# Monte Carlo Explaination of Probability vs. Confidence
## Plus a copule bonuses -- the Bonferroni Inequalty, t-statistic/P-value

1/29/2019 - Jeff Smith

In [None]:
# Inspired by https://stackoverflow.com/questions/15033511/compute-a-confidence-interval-from-sample-data
import numpy as np
import scipy.stats
import matplotlib.pyplot as plt

def mean_confidence_interval(data, confidence=0.95):
    a = 1.0 * np.array(data)
    n = len(a)
    m, se = np.mean(a), scipy.stats.sem(a)
    h = se * scipy.stats.t.ppf((1 + confidence) / 2., n-1)
    return m, m-h, m+h

def std_confidence_interval(data, confidence=.95):
    p = (1 - confidence)/2
    a = 1.0 * np.array(data)
    n = len(a)
    s = np.std(a)
    v = np.square(s)
    lcl = np.sqrt(((n-1)*v)/scipy.stats.chi2.ppf((1-p), n-1))
    ucl = np.sqrt(((n-1)*v)/scipy.stats.chi2.ppf(p, n-1))
    return s, lcl, ucl

In [None]:
# Distribution parameters - Mean, Std Dev
mu = 225
sigma = 47
# Sample size
n = 100
# 1-alpha for the CI
c = .95

## C.I. on the Mean

In [None]:
# Single Replication
data = np.random.normal(mu, sigma, n)
xbar, lcl, ucl = mean_confidence_interval(data, c)
print("xbar: {:.3f}, CI: ({:.3f}, {:.3f})".format(xbar, lcl, ucl))

In [None]:
# Monte Carlo
reps = 1000
success = 0
means = []
for j in range(reps):
    data = np.random.normal(mu, sigma, n)
#    data = np.random.uniform(mu-sigma, mu+sigma, n)
#    data = np.random.exponential(mu, n)
    xbar, lcl, ucl = mean_confidence_interval(data,c)
    means.append(xbar)
    if lcl <= mu and ucl >= mu:
        success += 1
print("Pr. of success = {:.3f}".format(success/reps))

In [None]:
plt.hist(means);

## C.I. on the Variance

In [None]:
data = np.random.normal(mu, sigma, n)
s, slcl, sucl = std_confidence_interval(data, c)
print("s: {:.3f}, CI: ({:.3f}, {:.3f})".format(s, slcl, sucl))

In [None]:
# Monte Carlo
reps = 1000
success = 0
stds = []
for j in range(reps):
    data = np.random.normal(mu, sigma, n)
    s, lcl, ucl = std_confidence_interval(data,c)
    stds.append(s)
    if lcl <= sigma and ucl >= sigma:
        success += 1
print("Pr. of success = {:.3f}".format(success/reps))

In [None]:
plt.hist(stds);

## Bonferroni Inequality

In [None]:
# Monte Carlo
reps = 1000
sm = 0
ss = 0
sb = 0
for j in range(reps):
    b = 0
    data = np.random.normal(mu, sigma, n)
    xbar, lcl, ucl = mean_confidence_interval(data,c)
    if lcl <= mu and ucl >= mu:
        sm += 1
        b = 1
    s, lcl, ucl = std_confidence_interval(data,c)
    if lcl <= sigma and ucl >= sigma:
        ss += 1
    else:
        b = 0
    sb += b
print("Mean - Pr. of success = {:.3f}".format(sm/reps))
print(" Std - Pr. of success = {:.3f}".format(ss/reps))
print("Both - Pr. of success = {:.3f}".format(sb/reps))

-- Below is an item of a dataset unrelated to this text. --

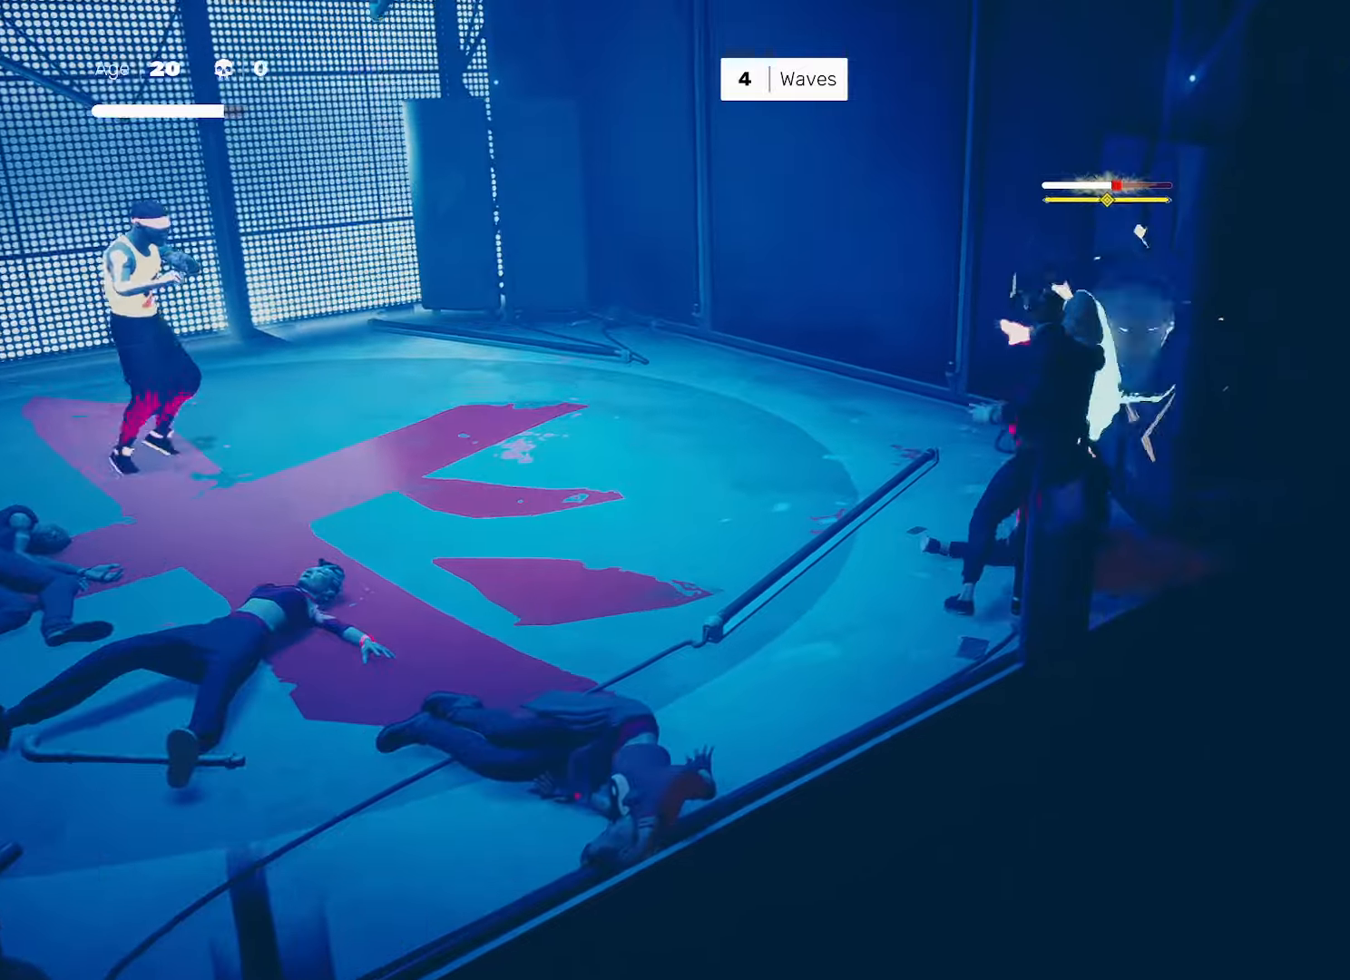
{"buttons": [], "left_stick": "center", "right_stick": "center", "events": [[283, "CIRCLE", "down"], [317, "TRIANGLE", "down"], [400, "CIRCLE", "up"], [400, "TRIANGLE", "up"]]}
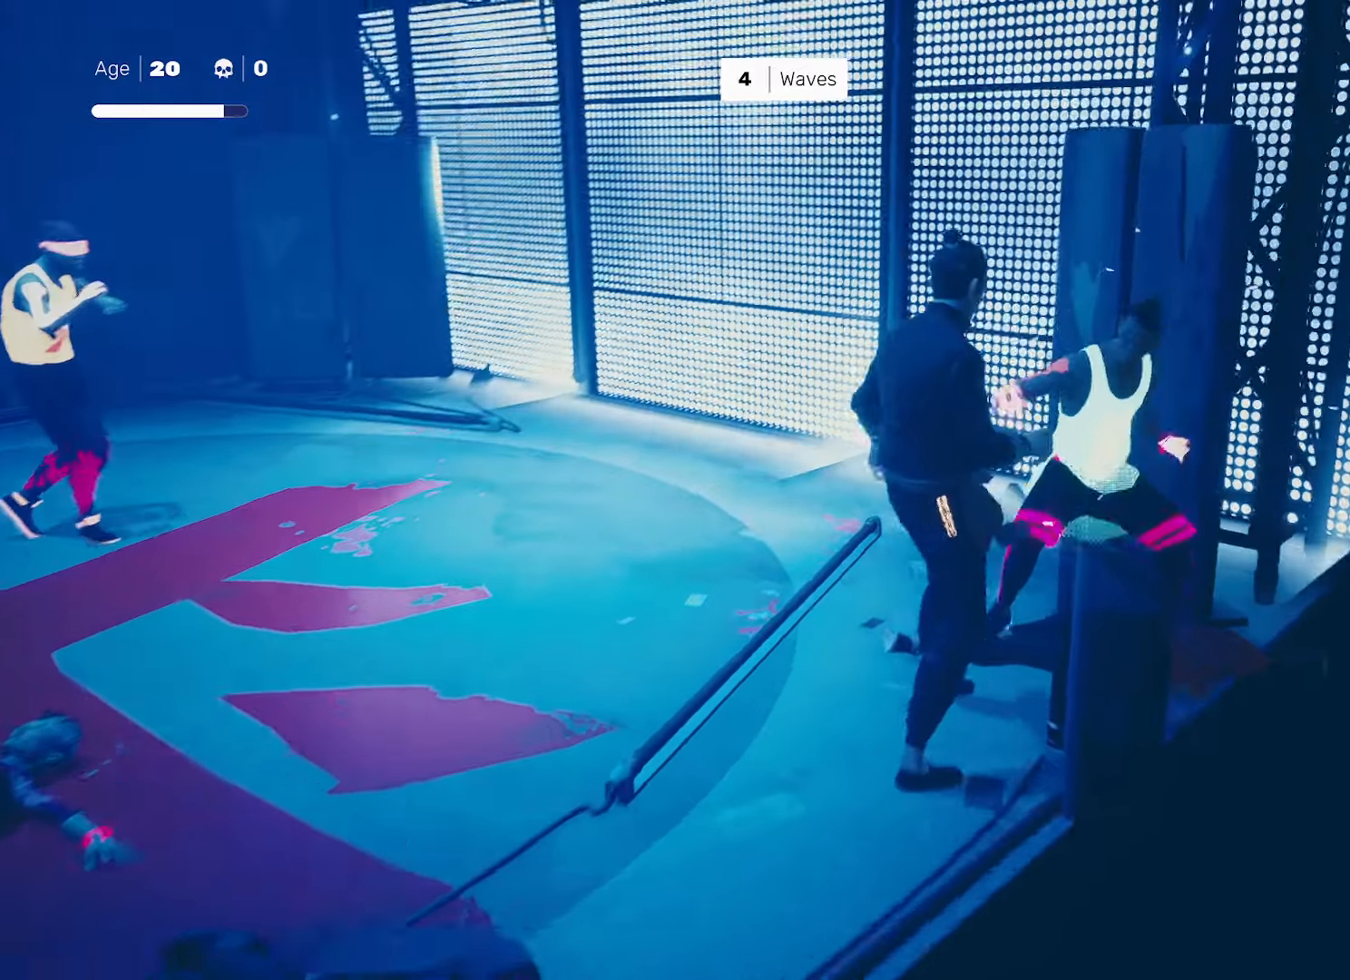
{"buttons": [], "left_stick": "center", "right_stick": "center", "events": [[133, "right_stick", "left"], [417, "right_stick", "center"]]}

# t statistic and P-values

In [None]:
# t_0 = (x-bar-mu) / (s/sqrt(n)) -- should follow a t distribution 
# with n-1 dof if the sample is either large or follows a normal
# distribution.
# Monte Carlo
reps = 100000
n = 100
sn = np.sqrt(n)
ts = []
for j in range(reps):
    data = np.random.normal(mu, sigma, n)
    ts.append((np.mean(data)-mu)/(np.std(data)/sn))
plt.hist(ts,bins=100);

In [None]:
# 1-sample t-test on a random variate sample
t, p = scipy.stats.ttest_1samp(np.random.normal(mu, sigma, n), mu)
t, p

In [None]:
# 1-sample t-test on a random variate sample
t, p = scipy.stats.ttest_1samp(np.random.normal(mu, sigma, n), mu+sigma)
t, p